Winter Prose;
Stream of Thought
My head has been filled with opinions, which uphold not only my own, but those of others. To put it frankly, I have been holding onto these opposing thoughts and philosophies with utter anguish and cannot decipher which, or who’s thoughts are the cause of my despair. I have always thought that the quote, cried out at the end of THIS SIDE OF PARADISE, “I know myself, but that is all,” had been a somewhat relatable phrase I could use as my own, but perhaps it is quite the antithesis. I know all of you, but not myself, could be more appropriate if I had a clear sense of who all of you actually are. And if wisdom is knowing when to shut your mouth, I am only a wise man 25 percent of the time. This season of winter has been nothing but a dream, a nightmare in fact. Senses have been distorted for sometime now and reality seems uninteresting, or maybe so interesting that it is overwhelming.
As a drunkard in a dive bar had once told me, in all the wisdom and elegance that a drunkard could have, “The only thing in life that we can prove is real is thought.” Although not tangible, I believe, that this theory is true.
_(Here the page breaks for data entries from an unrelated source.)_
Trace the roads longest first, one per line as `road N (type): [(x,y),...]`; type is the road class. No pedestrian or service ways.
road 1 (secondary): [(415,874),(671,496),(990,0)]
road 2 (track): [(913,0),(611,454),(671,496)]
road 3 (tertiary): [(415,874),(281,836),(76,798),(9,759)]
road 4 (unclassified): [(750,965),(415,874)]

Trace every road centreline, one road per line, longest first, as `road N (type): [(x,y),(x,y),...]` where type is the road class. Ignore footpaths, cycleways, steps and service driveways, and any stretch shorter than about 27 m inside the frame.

Of course, after implications that he was in fact a Nazi sympathizer I could listen no longer. I leave no honor on this planet, not that I know of. Honor is a child’s day-dream. I wish not for honor but for more. More in the idea of what I hold dear. Excess can lead to wisdom, but when you are wise, life becomes clear and no longer a mystery, an adventure, nor interesting. It becomes clear. And when it is a clear day, what you see is reality. And while reality is based upon perception, perception is for myself, something in which I try to distort, to make it interesting. But I am done. The abstract, the mystery, the suffering. What has this brought me? It has brought me to the gates of hell. It has shown me a glimpse of Heaven and it has taken it away as a tease.
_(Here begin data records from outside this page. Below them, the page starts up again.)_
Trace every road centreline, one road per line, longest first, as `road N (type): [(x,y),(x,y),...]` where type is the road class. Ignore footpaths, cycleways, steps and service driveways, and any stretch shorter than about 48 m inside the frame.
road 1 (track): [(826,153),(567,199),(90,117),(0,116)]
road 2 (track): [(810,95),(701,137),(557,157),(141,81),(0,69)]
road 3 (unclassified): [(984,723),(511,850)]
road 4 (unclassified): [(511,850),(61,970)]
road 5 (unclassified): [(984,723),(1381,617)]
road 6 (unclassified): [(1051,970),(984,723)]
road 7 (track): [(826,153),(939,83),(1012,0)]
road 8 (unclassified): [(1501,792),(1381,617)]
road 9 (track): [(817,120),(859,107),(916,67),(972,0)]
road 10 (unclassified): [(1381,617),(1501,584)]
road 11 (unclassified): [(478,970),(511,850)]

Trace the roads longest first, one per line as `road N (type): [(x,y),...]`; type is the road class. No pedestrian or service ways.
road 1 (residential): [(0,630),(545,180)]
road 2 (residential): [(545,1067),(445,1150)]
No more speaking. A young man of 24, too sentimental, too analytical, too confusing and abstract for most, must learn to keep his mouth shut. I will write, but for how long? Does my future hold for me a life of writing my thoughts. And when God and I meet, shall I be too depressed and tired and beaten down to even shake his hand or give him a smile? A writer must suffer. No author shall suffer, for an author is not a writer. A writer writes for unknown reasons, reasons that lay in the womb. We know why an author writes. We know why a baker bakes. For product. For the writer, the product is what it is, a product of what we have written. But to reiterate, the reasons for being born a writer are unknown. The suffering is too much. I must quit. I must learn how to speak like the man on television, I must learn how to dress like the man at the office downtown.
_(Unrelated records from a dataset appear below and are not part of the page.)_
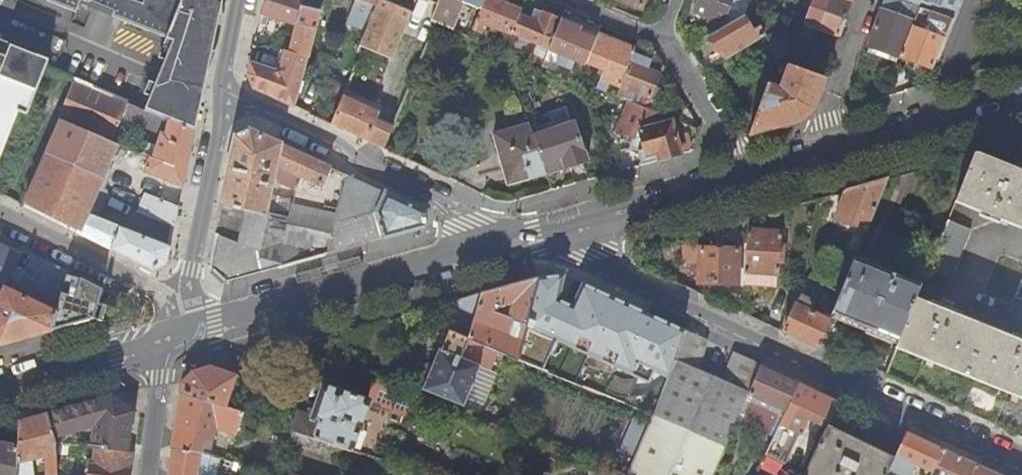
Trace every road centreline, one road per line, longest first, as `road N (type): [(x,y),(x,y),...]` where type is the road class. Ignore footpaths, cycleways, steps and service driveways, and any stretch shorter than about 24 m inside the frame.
road 1 (residential): [(1021,469),(526,235)]
road 2 (tertiary): [(526,235),(170,341)]
road 3 (residential): [(526,235),(372,171),(335,144),(222,93)]
road 4 (tertiary): [(1021,96),(808,163)]
road 5 (tertiary): [(740,182),(526,235)]
road 6 (residential): [(222,93),(184,306)]
road 7 (residential): [(184,306),(0,218)]
road 8 (tertiary): [(170,341),(0,388)]
road 9 (residential): [(867,0),(808,163)]
road 10 (residential): [(665,38),(730,145),(740,182)]
road 11 (residential): [(170,341),(150,474)]

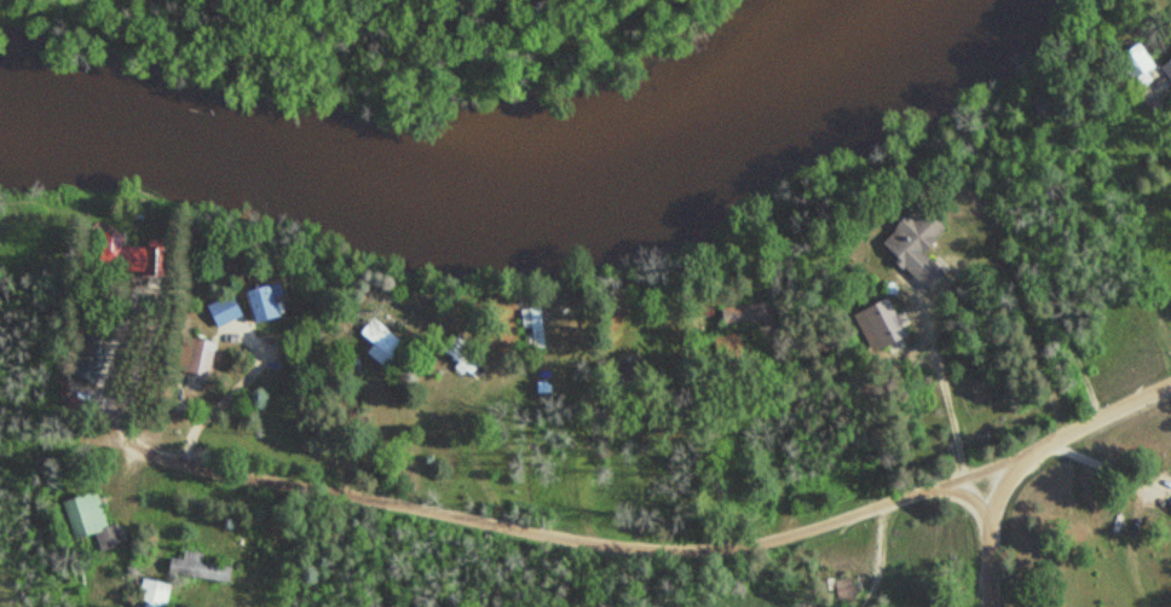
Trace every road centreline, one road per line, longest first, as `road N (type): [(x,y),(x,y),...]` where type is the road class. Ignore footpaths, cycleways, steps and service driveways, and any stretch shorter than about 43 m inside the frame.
road 1 (residential): [(1009,462),(778,539),(595,557),(160,455)]
road 2 (residential): [(988,606),(990,522),(1009,462),(1170,381)]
Comedy, how wonderful! We have learned to laugh through this strange life. Dancing, the only way to use all of your senses and forget who you are and forget what you have done, or what you will do. The buddha must have invented dancing.
I must move, I must make money, I must become obsolete and and unknown. I will drive a sports car and throw money to poor people in villages in South America and support both sides fighting a civil war. I will support the corrupt while I dance with the innocent. I will not pick a side anymore. I will pick my nose at the gala, in front of the prime minister, and shake the hand of his wife and look down her blouse.
Love, love, love, with trumpets playing. I would rather this if only it were real. I would trade my soul to Lucifer himself if only I could have a love like those in the movies. I love, but I do not show it well. I cannot show anything true. I wear a mask. I am not ingenuine, only afraid.
I see her name everyday on commercials. It is too much. It was an affair too brief to consider real, but too intense to consider fake. It was the shortest, saddest love story that only I have seen.
But this has happened before and to quote Lennon on the matter, “Is it for her or myself that I cry?”
Wake up, sleep, Wake up, sleep. Have I eaten a genuine meal in the last few days? No. I am too weak to take vitamins! Coffee and Cigarettes, the meal of a man in constant despair.
Am I too pretentious with my grammar, my font, my stream of thought? So be it. How I write, is in fact how I THINK. Which maybe means I am crazy, for when I speak, I sound like a washed up stoner from 1969. Slow and nasally. Yet, in three months you will find me as a cool, witty dude, sun bathing in olive oil, wearing a woman’s head band to keep my wavy hair off of my forehead. Even tan, narcissistic and self-conscious, low self-esteem with grandiose thoughts. I thank my ancestors. As far back as the Donegans, Martins, Watsons and Beatons go. The Irish the French the Anglo’s. That Basque connection with the Neanderthals. I blame my Neanderthal side.